Dit zeg je als jurylid. Als literatuurliefhebber en liefhebber van de machinaties in het literaire veld vind ik zo’n briefje in de krant erg leuk. Niet alleen vanwege de ijdelheid van Lansu om zijn eigen straatje schoon te vegen, maar ook vanwege het kijkje in de keuken. Daarom zijn dagboeken ook zo fascinerend. Zo won Het koekoeksjong van Brigitte Raskin in 1989 de AKO Literatuurprijs nadat Hans Warren de jury onder druk zette waardoor er opeens een inferieur boek won (en niet het prachtige Wit is altijd schoon van Leo Pleysier of Een man uit het dal van Spoleto van Hélène Nolthenius). In het dagboek van Warren lees je precies hoe hij de jury naar zijn hand zette.

Dit jaar was ik zelf een van de juryleden voor de P.C. Hooft-prijs. Ik zal in het openbaar niets zeggen over de juryberaadslagingen. Het enige wat telt is de unanieme uitslag: Arnon Grunberg is de terechte winnaar. Er is echter één gerucht dat ik uit eerste hand kan ontzenuwen. Je ziet hier en daar op social media terugkomen dat Aad Meinderts, directeur van het Literatuurmuseum in Den Haag en voorzitter van de Jan Campert-stichting, jarenlang de bekroning van Brouwers zou hebben tegengehouden, omdat Brouwers hem ooit met de grond gelijk heeft gemaakt in een van zijn polemieken. Dat gerucht is niet waar. Meinderts zat als secretaris bij onze vergadering en maakte alleen procedurele opmerkingen en heeft zich op geen enkel moment inhoudelijk bemoeid met wat de juryleden zeiden. Weer een complottheorie naar de vaantjes.

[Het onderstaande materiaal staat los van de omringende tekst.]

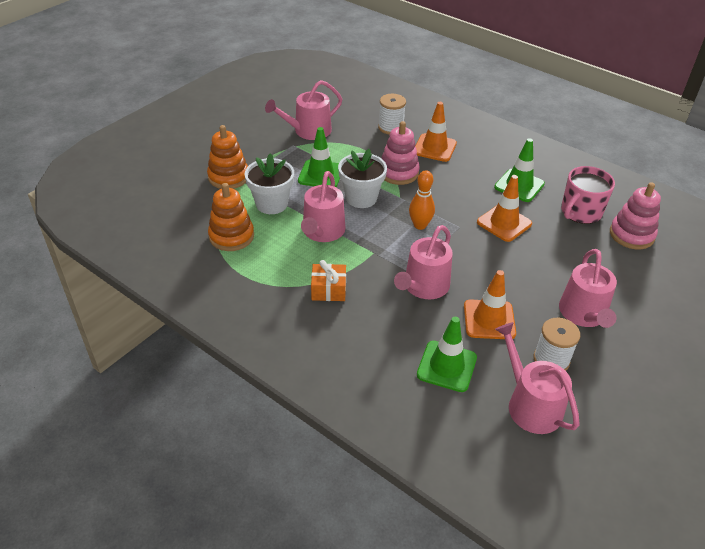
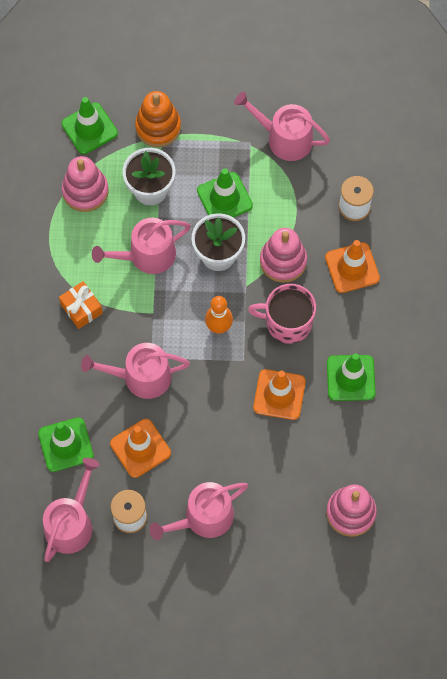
camera: 55 degrees right, 25 degrees up
orange stacking toy [208,183,254,251] -> pink stacking toy [62,156,109,212]
pink mug [561,166,615,224] -> pink mug moved to [248,284,316,344]
none -> green traffic cone [61,97,118,154]

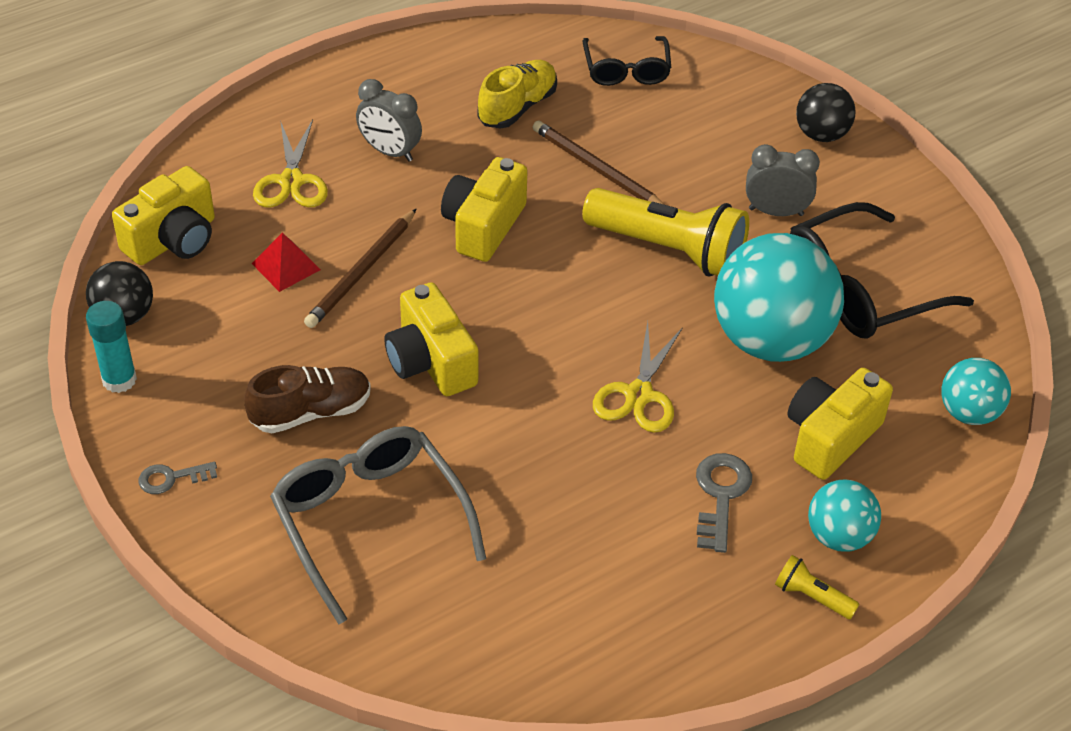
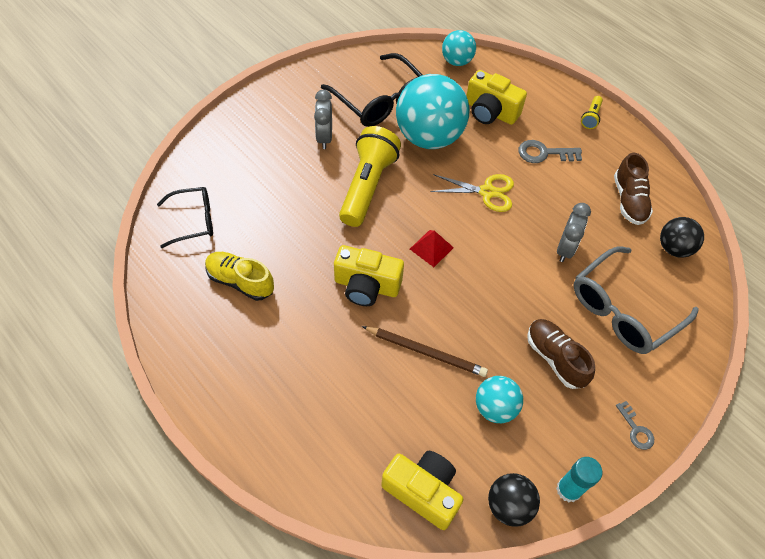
camera: 100 degrees left, 10 degrees up
red pyramid [251,233,321,292] -> red pyramid moved to [410,230,454,267]
yellow scissors [253,119,328,208] -> none
grey clock [356,79,422,162] -> grey clock moved to [557,203,591,262]
yellow camera [384,282,478,396] -> none
brown pencil [533,121,665,205] -> none
black ball [796,83,856,142] -> black ball moved to [660,217,704,258]
turquoise ball [808,480,881,552] -> turquoise ball moved to [476,376,523,423]
none -> brown shoe [614,152,653,225]

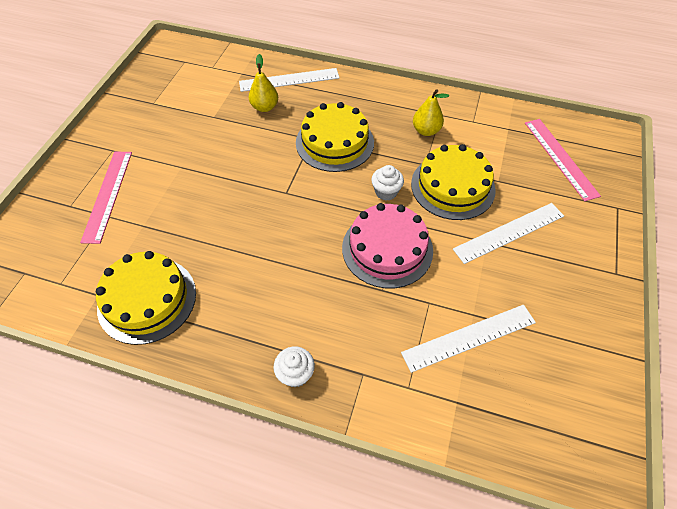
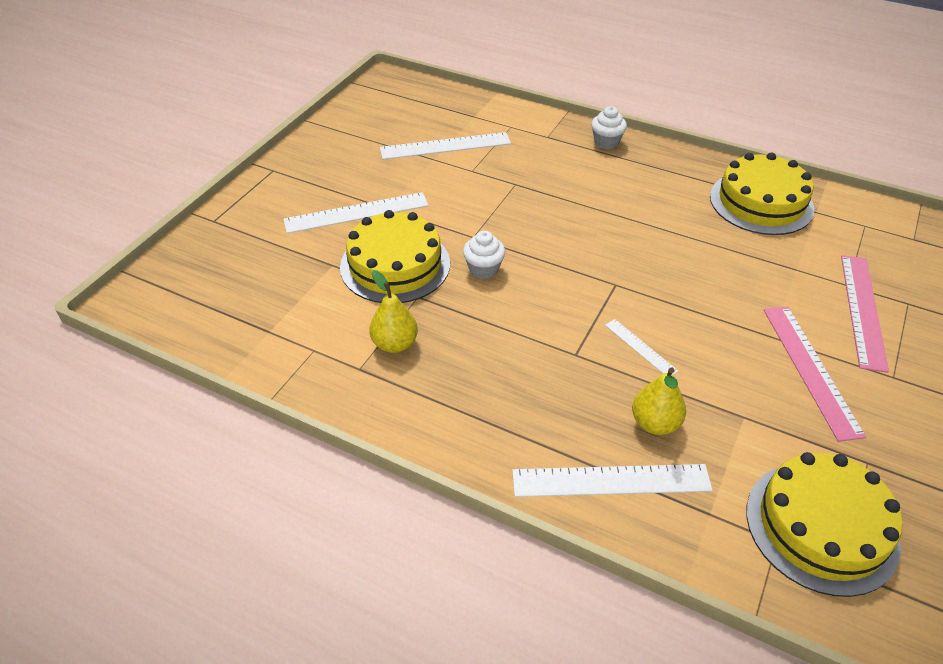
camera: 170 degrees left, 10 degrees down
yellow cake [296,102,374,172] -> yellow cake moved to [746,452,902,597]
pink cake [342,203,433,288] -> none
pink ruler [525,119,601,201] -> pink ruler moved to [764,306,866,442]
none -> white ruler [605,319,679,375]

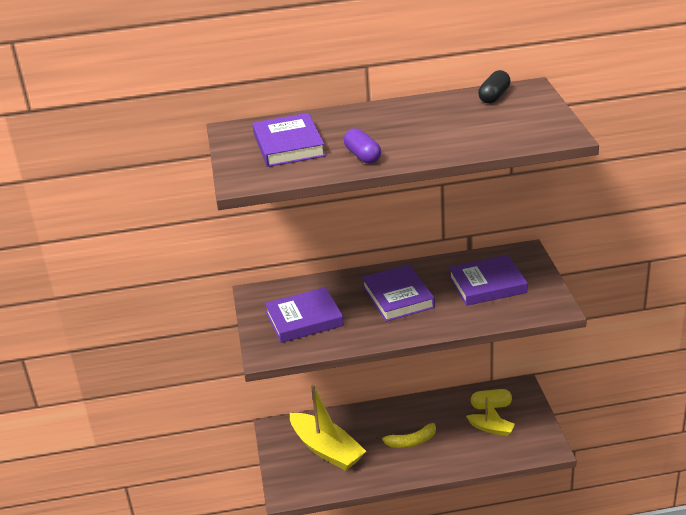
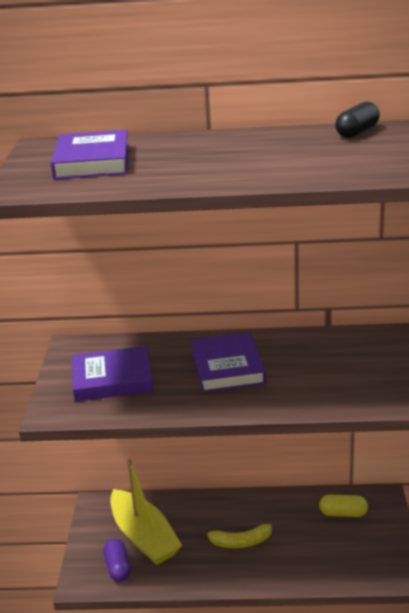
camera: 10 degrees right, 5 degrees down
purple capsule [344,128,381,164] -> purple capsule moved to [103,539,131,582]
purple book [449,255,528,306] -> none
yellow boat [466,397,515,436] -> none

Chrétien Breukers pleit voor volstrekt open juryberaadslagingen, zoals hijzelf onlangs deed als schaduwjurylid voor de Libris Literatuur Prijs in De Nieuwe Contrabas Podcast. Een podcast maken is iets anders dan een juryberaad voor een prestigieuze prijs en toch zou ik wel voor een open discussie zijn. De dynamiek van de vergadering zal veranderen en je zult ongetwijfeld spreken met de handrem erop, maar je krijgt wel inzicht in de argumentatie en de kandidaten. Voor literatuurwetenschappers ligt het literaire veld dan voor het oprapen. En het voorkomt ook dat je na twaalf jaar je gelijk moet halen in de krant.